EXTRACT >>
Preparation for graduation: Iligan wants Marawi evacuees out

A volunteer helps fill a warehouse in Iligan City with rice for evacuees from Marawi City, which was heavily damaged by fighting between government soldiers and Islamic State followers. —JEOFFREY MAITEM

ILIGAN CITY—The city government wants city facilities, including gymnasiums, cleared of evacuees from Marawi City by March 31 for schools’ graduation rites.

Mayor Celso Regencia said he had talked with Housing Assistant Secretary Felix Castro Jr., field office manager of Task Force Bangon Marawi (TFBM), to clear the facilities of evacuees but Castro had appealed for an extension of the deadline.

“We understand that because children of evacuees were still attending classes here,” Regencia said at a press conference here by the TFBM, which had been formed to supervise rehabilitation efforts in Marawi.

Appeal for extension

Marawi Mayor Majul Gandamra said he asked for the deadline extension because the Marawi City government had to prepare areas where evacuees would be relocated after their eviction from Iligan.

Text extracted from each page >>
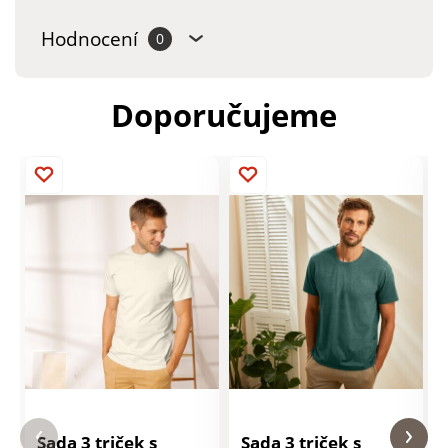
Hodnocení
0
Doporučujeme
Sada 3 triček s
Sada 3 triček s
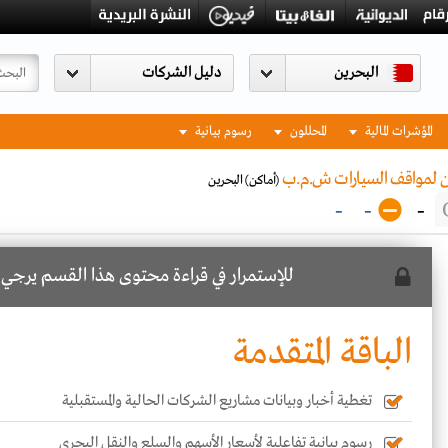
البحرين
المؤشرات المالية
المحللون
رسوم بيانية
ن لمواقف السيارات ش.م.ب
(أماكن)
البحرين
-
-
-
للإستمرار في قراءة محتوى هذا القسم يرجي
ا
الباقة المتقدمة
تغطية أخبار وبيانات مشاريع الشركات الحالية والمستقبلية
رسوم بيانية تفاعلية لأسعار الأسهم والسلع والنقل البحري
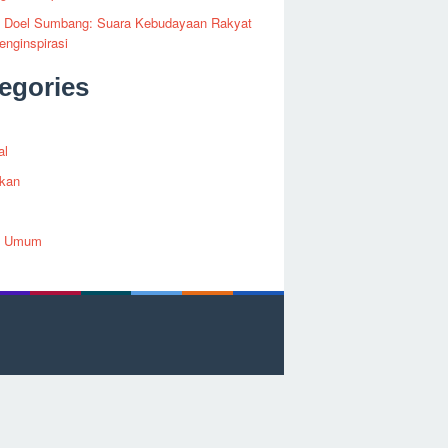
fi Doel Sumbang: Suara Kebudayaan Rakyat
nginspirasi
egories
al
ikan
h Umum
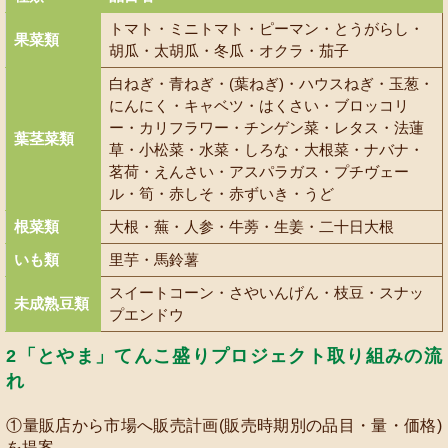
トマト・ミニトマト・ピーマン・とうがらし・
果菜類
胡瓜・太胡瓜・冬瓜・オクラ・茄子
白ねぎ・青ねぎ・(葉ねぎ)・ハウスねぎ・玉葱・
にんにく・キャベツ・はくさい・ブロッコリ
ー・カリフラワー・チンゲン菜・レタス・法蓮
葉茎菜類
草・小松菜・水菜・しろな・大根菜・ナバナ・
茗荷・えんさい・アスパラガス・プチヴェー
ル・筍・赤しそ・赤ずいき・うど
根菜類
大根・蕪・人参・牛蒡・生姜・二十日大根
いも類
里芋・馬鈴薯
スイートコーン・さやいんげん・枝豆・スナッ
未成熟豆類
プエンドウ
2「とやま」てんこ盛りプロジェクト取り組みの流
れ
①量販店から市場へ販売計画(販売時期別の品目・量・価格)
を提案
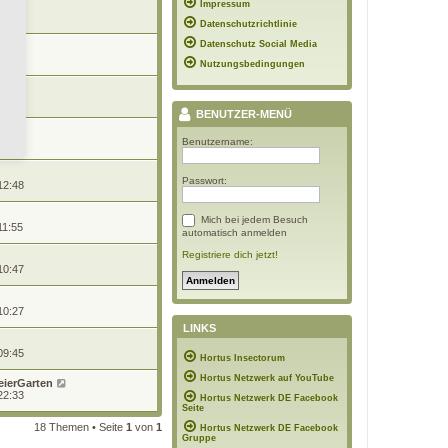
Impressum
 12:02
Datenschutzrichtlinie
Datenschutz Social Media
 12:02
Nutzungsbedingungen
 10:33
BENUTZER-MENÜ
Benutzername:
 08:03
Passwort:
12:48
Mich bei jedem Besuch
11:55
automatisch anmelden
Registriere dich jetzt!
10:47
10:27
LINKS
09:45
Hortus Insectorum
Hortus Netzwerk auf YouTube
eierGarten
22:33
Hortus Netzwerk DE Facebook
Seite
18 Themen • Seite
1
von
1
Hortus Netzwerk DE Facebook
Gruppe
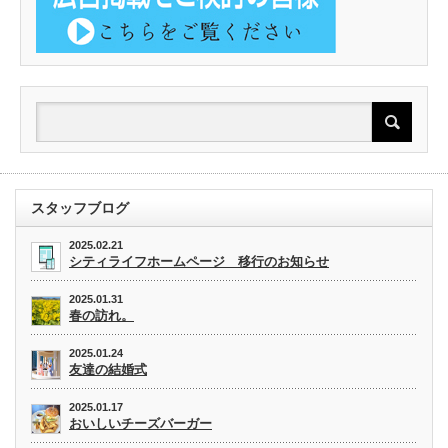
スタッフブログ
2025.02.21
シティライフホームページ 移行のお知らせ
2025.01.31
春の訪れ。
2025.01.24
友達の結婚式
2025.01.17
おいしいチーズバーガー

WHAT IS NEEDED >>
Can you write out the passage of the Marawi evacuees article starting with "ILIGAN CITY—The city" and going on through "of the deadline.", substituting "sports halls" for "gymnasiums"? The listing has no connection to the Marawi evacuees article.

OUTPUT >>
ILIGAN CITY—The city government wants city facilities, including sports halls, cleared of evacuees from Marawi City by March 31 for schools’ graduation rites.

Mayor Celso Regencia said he had talked with Housing Assistant Secretary Felix Castro Jr., field office manager of Task Force Bangon Marawi (TFBM), to clear the facilities of evacuees but Castro had appealed for an extension of the deadline.